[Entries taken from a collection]
----

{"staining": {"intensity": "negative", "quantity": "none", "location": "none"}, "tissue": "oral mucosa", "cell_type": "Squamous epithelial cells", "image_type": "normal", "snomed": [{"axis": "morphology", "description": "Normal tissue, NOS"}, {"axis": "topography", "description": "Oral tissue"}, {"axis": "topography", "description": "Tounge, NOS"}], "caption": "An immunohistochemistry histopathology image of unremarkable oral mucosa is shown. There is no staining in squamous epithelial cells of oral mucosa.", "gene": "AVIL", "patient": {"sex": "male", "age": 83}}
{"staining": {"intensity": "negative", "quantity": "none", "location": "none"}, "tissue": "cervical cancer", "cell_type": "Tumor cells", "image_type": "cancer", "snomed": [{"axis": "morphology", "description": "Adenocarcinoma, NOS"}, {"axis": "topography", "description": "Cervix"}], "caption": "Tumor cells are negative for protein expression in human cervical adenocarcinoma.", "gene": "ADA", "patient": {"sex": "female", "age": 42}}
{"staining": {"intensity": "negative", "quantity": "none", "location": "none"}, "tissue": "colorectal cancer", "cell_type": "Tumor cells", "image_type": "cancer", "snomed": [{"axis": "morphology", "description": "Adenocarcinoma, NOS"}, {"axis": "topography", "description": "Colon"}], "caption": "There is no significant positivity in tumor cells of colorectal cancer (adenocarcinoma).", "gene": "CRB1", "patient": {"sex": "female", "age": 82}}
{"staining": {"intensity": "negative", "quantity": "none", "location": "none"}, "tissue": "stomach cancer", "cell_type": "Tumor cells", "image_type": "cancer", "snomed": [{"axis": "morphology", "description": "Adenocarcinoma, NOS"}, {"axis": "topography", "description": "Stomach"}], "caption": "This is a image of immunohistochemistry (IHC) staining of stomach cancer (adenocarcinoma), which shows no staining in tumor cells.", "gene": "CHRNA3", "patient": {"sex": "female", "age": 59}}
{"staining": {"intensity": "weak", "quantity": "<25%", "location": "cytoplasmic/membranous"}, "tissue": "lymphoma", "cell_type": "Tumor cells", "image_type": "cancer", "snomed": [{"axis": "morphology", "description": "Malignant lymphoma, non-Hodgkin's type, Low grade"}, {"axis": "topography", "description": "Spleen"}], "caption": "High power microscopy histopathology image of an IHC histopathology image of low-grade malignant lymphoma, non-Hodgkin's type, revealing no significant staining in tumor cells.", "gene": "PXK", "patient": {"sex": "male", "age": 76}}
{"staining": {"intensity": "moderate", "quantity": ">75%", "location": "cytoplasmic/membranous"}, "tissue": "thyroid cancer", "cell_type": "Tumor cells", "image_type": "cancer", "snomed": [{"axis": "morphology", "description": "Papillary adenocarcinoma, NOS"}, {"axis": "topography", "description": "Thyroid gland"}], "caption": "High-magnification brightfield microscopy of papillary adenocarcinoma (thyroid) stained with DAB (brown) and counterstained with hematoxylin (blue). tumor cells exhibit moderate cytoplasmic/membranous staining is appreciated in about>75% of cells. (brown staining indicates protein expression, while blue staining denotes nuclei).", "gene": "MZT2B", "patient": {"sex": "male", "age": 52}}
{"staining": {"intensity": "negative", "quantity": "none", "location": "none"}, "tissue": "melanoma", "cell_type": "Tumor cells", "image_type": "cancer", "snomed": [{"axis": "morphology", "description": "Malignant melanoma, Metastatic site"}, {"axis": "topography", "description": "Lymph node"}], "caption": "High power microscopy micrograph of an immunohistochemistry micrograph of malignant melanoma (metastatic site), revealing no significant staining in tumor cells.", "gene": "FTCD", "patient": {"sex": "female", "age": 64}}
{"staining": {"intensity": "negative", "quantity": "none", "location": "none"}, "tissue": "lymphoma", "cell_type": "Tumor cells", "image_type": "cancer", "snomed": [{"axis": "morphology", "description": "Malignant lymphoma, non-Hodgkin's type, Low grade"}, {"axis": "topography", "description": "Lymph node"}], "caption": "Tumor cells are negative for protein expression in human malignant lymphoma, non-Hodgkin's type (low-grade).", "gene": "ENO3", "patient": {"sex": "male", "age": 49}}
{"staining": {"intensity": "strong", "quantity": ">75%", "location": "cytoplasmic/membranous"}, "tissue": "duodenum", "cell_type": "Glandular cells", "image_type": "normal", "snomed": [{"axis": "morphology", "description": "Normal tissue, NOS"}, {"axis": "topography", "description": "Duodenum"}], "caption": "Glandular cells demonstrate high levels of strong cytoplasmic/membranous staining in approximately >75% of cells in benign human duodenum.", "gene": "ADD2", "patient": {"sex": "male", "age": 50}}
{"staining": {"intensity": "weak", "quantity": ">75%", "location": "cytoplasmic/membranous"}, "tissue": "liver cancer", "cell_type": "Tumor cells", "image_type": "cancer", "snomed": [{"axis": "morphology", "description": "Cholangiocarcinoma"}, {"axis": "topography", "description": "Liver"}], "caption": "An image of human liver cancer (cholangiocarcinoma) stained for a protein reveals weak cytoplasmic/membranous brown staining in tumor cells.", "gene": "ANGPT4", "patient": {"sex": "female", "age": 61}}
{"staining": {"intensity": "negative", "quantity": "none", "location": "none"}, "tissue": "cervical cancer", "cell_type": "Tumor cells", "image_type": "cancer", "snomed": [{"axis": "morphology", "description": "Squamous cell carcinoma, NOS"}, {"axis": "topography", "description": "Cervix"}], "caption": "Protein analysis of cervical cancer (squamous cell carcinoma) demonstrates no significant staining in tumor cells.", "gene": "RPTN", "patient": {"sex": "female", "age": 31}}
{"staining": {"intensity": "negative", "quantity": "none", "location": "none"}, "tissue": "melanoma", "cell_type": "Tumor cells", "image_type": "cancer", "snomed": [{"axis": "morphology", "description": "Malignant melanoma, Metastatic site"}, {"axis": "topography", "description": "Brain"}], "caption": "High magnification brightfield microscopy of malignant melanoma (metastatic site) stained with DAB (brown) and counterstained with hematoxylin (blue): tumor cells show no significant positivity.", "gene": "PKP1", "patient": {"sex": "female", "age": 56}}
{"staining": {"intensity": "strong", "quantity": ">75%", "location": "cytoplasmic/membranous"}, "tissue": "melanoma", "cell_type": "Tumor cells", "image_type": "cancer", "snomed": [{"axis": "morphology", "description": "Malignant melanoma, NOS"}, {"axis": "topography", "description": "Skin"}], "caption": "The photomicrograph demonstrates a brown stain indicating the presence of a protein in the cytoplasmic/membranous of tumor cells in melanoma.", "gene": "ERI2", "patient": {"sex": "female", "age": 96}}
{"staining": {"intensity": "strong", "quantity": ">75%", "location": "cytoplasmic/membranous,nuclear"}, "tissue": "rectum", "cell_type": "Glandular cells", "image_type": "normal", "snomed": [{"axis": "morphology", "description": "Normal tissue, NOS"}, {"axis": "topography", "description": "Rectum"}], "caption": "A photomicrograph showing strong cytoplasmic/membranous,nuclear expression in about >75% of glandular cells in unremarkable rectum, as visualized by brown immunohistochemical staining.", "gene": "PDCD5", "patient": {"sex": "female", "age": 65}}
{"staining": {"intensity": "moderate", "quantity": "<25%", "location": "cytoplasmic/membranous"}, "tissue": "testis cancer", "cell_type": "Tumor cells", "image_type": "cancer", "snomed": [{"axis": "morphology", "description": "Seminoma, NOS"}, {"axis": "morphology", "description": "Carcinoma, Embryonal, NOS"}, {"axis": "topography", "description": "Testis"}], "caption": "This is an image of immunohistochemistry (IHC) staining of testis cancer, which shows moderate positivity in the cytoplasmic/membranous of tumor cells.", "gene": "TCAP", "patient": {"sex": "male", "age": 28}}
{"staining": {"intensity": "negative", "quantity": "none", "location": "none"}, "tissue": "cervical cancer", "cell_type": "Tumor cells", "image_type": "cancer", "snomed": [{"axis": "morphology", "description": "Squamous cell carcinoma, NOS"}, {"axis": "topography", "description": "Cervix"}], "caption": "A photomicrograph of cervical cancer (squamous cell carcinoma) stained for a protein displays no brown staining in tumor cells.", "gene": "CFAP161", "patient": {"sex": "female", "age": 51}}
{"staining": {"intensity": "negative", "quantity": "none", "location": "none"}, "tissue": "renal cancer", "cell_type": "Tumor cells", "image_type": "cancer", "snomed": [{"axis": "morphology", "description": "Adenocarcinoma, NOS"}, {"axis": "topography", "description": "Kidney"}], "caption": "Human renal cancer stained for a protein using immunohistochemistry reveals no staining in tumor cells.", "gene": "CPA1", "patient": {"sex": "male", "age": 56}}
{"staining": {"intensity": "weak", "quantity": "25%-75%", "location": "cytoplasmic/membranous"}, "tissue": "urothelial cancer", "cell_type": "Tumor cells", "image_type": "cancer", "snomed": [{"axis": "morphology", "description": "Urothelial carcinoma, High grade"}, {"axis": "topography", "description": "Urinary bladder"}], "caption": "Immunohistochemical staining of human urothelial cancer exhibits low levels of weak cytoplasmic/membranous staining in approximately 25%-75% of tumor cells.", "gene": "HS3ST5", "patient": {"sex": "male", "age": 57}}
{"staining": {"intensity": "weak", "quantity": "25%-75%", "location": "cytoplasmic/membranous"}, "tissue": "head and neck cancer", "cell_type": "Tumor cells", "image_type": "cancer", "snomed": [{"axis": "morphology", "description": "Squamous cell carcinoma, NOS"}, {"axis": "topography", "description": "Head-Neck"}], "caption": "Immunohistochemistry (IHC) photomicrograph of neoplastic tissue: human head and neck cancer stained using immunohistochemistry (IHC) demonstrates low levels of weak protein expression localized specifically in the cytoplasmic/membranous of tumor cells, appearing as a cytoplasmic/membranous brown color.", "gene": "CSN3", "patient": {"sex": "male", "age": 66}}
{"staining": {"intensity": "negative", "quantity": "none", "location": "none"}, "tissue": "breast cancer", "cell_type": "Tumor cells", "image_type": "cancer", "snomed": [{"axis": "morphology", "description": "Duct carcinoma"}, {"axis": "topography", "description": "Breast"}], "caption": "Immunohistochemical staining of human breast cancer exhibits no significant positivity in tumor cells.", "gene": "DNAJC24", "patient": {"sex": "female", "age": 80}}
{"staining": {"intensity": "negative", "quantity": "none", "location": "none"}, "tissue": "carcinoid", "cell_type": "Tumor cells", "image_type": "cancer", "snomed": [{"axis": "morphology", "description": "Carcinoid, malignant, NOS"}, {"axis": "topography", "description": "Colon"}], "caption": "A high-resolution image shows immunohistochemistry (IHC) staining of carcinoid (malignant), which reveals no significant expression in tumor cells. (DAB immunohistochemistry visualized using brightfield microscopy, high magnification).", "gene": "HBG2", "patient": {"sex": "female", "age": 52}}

----

Exercise
Each line above that carries the string "histopathology" has to be returned.

Answer below
{"staining": {"intensity": "negative", "quantity": "none", "location": "none"}, "tissue": "oral mucosa", "cell_type": "Squamous epithelial cells", "image_type": "normal", "snomed": [{"axis": "morphology", "description": "Normal tissue, NOS"}, {"axis": "topography", "description": "Oral tissue"}, {"axis": "topography", "description": "Tounge, NOS"}], "caption": "An immunohistochemistry histopathology image of unremarkable oral mucosa is shown. There is no staining in squamous epithelial cells of oral mucosa.", "gene": "AVIL", "patient": {"sex": "male", "age": 83}}
{"staining": {"intensity": "weak", "quantity": "<25%", "location": "cytoplasmic/membranous"}, "tissue": "lymphoma", "cell_type": "Tumor cells", "image_type": "cancer", "snomed": [{"axis": "morphology", "description": "Malignant lymphoma, non-Hodgkin's type, Low grade"}, {"axis": "topography", "description": "Spleen"}], "caption": "High power microscopy histopathology image of an IHC histopathology image of low-grade malignant lymphoma, non-Hodgkin's type, revealing no significant staining in tumor cells.", "gene": "PXK", "patient": {"sex": "male", "age": 76}}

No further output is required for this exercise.